== EXCERPT TO READ ==
▬▬▬▬▬▬▬▬▬▬
They have this witch -hunt. They have this witch-hunt. It's a witch- hunt. That's all it is.

They have phony witch-hunts.

It's like a witch-hunt. It's like a witch-hunt. Witch-hunt continues.

The entire thing has been a witch-hunt. This is a pure and simple witch-hunt.

(END VIDEO CLIP)

LEMON: So the Mueller investigation is not a witch-hunt no matter how many times the president says it. It is a search for the facts. So let's look at the facts, OK.

The Special Counsel Robert Mueller has brought charges against 19 people and three companies. Those charged include a former White House adviser, three former Trump campaign aides, including the campaign chairman at the time.

A prominent Russian oligarch and a dozen Kremlin-backed trolls. In all, they face a combined 75 criminal charges ranging from conspiracy to bank fraud and tax violations, to lying to the FBI.

Five of those defendants have pleaded guilty including fired national security adviser Michael Flynn and former Trump campaign aide Rick Gates. Both are cooperating with Mueller. Dutch lawyer Alex Van Der Zwaan who pleaded guilty to lying to the special counsel is behind bars serving a 30-day sentence.

Former Campaign Chairman Paul Manafort is fighting Mueller's charges in court. At least 40 people have voluntarily given interviews to Mueller's investigators. At least seven people are known to have testified to a grand jury. Though, that number is probably much higher because the proceedings are secret. All of that in the first year. Not a witch-hunt.

Let's get right now to more breaking news. "The Washington Post" is reporting tonight that the president and his allies are waging a campaign to expose a top-secret FBI source. CNN Political Analyst, Josh Dawsey helped break the story and he joins me now by phone.

Josh, this is new reporting and it's very interesting. Just published in "The Washington Post" about the origin of this claim the president and his lawyer, Rudy Giuliani, are making about a spy in the campaign. What more can you tell us about this claim?

JOSH DAWSEY, CNN POLITICAL ANALYST: Right, so the president was pretty vociferous this morning in saying that he, a spy was embedded in the Trump campaign. You know, the facts obviously are a little bit more nuanced and complicated as they often are.

What we've reported is that there was an FBI source who, you know, worked before and after the beginning of the Mueller probe, obviously, to provide information to the FBI and the CIA, and those -- that source is a target of a (Inaudible) on the right, folks like Mark Meadows in our story, Jim Jordan, Devin Nunes, are really looking to expose more information about how the probes began, the scope of the investigation, and they're trying to say that, you know, the probe and its infancy was not a legitimate one. Obviously Mueller's team and law enforcement officials feel far

differently. What we've seen, Don, is kind of in a tug-of-war struggle between law enforcement officials, obviously, the executive branch, headed by the president, and the congressional allies, you know, of the president on the right who are pushing DOJ and the FBI to reveal far more information about the investigation, information that DOJ and FBI officials say they're not comfortable reviewing. They're fearful it will leak out.
▬▬▬▬▬▬▬▬▬▬
== REQUIRED TASK 1 ==
In the rows, starting with the first line and going on through the line with "scientific name: Ficedula parva", replace "order" with "ordo" and leave everything else unchanged.
== REQUIRED TASK 2 ==
Carry on the transcript about the Mueller investigation from the point where it stops.

Stored entries
▬▬▬▬▬▬▬▬▬▬
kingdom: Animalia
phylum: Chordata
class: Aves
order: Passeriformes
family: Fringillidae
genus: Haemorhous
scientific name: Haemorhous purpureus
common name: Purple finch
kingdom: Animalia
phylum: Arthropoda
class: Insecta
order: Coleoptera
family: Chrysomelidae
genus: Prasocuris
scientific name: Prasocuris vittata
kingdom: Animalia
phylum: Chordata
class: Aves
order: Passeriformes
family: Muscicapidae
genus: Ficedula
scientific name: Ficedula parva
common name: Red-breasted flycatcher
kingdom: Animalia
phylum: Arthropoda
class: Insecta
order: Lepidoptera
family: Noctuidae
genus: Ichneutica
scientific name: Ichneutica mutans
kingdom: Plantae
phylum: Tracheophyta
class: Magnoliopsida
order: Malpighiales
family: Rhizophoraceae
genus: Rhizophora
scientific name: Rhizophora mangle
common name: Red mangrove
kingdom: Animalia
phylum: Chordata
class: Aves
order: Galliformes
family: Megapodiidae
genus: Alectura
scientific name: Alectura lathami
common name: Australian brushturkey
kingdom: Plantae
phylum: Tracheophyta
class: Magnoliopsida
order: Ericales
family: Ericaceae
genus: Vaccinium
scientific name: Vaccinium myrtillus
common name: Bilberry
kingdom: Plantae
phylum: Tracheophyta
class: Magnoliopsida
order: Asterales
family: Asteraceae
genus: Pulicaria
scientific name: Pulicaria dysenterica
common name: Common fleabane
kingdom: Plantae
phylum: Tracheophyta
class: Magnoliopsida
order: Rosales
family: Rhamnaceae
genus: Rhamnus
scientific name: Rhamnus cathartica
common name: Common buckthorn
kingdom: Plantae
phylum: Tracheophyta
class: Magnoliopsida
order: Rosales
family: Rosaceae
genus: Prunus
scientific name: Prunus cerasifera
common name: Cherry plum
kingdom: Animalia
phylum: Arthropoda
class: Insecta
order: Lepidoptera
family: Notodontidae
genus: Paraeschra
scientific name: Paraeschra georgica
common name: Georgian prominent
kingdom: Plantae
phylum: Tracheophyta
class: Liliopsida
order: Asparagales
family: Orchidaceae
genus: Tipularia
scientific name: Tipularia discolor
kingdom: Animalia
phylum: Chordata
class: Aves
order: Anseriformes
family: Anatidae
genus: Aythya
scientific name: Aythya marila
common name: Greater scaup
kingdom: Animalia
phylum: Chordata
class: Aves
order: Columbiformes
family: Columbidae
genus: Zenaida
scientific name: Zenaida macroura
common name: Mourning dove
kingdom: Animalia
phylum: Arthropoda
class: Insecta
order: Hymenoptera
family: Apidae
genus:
▬▬▬▬▬▬▬▬▬▬
== RESPONSE 1 ==
kingdom: Animalia
phylum: Chordata
class: Aves
ordo: Passeriformes
family: Fringillidae
genus: Haemorhous
scientific name: Haemorhous purpureus
common name: Purple finch
kingdom: Animalia
phylum: Arthropoda
class: Insecta
ordo: Coleoptera
family: Chrysomelidae
genus: Prasocuris
scientific name: Prasocuris vittata
kingdom: Animalia
phylum: Chordata
class: Aves
ordo: Passeriformes
family: Muscicapidae
genus: Ficedula
scientific name: Ficedula parva

== RESPONSE 2 ==
[22:04:59] In fact, in our story tonight, we reported they've already taken steps to protect the source because they're afraid the identity of the person will be revealed and it could be jeopardized.

LEMON: OK. Let me read a portion of your piece, Josh, that, again, just published in "The Washington Post". It says, "The extraordinary push begun by a cadre of Trump boosters on Capitol Hill now has champions across the GOP and throughout conservative media and as of Thursday, the first anniversary of Robert S. Mueller III's appointment special counsel bears the imprimatur of the president. The dispute pits Trump and the Republican chairman of the House intelligence committee against the Justice Department and intelligence agencies whose leaders warn that publicly identifying the confidential source would put lives in danger and imperil other operations."

Josh, is this push about an informant or spy taking the same pathway through Capitol Hill that Nunes and the right wing media and so-called secret society did earlier this year?

DAWSEY: Well, it's hard to know, and here's the core of it, Don, that the right has leveled a tough needed criticism against this investigation, you know, trying to cast it as, you know, beyond its skis, far more about this Russian meddling, and the criticisms have really been amplified by a president who in your montage earlier has said repeatedly this is a witch-hunt.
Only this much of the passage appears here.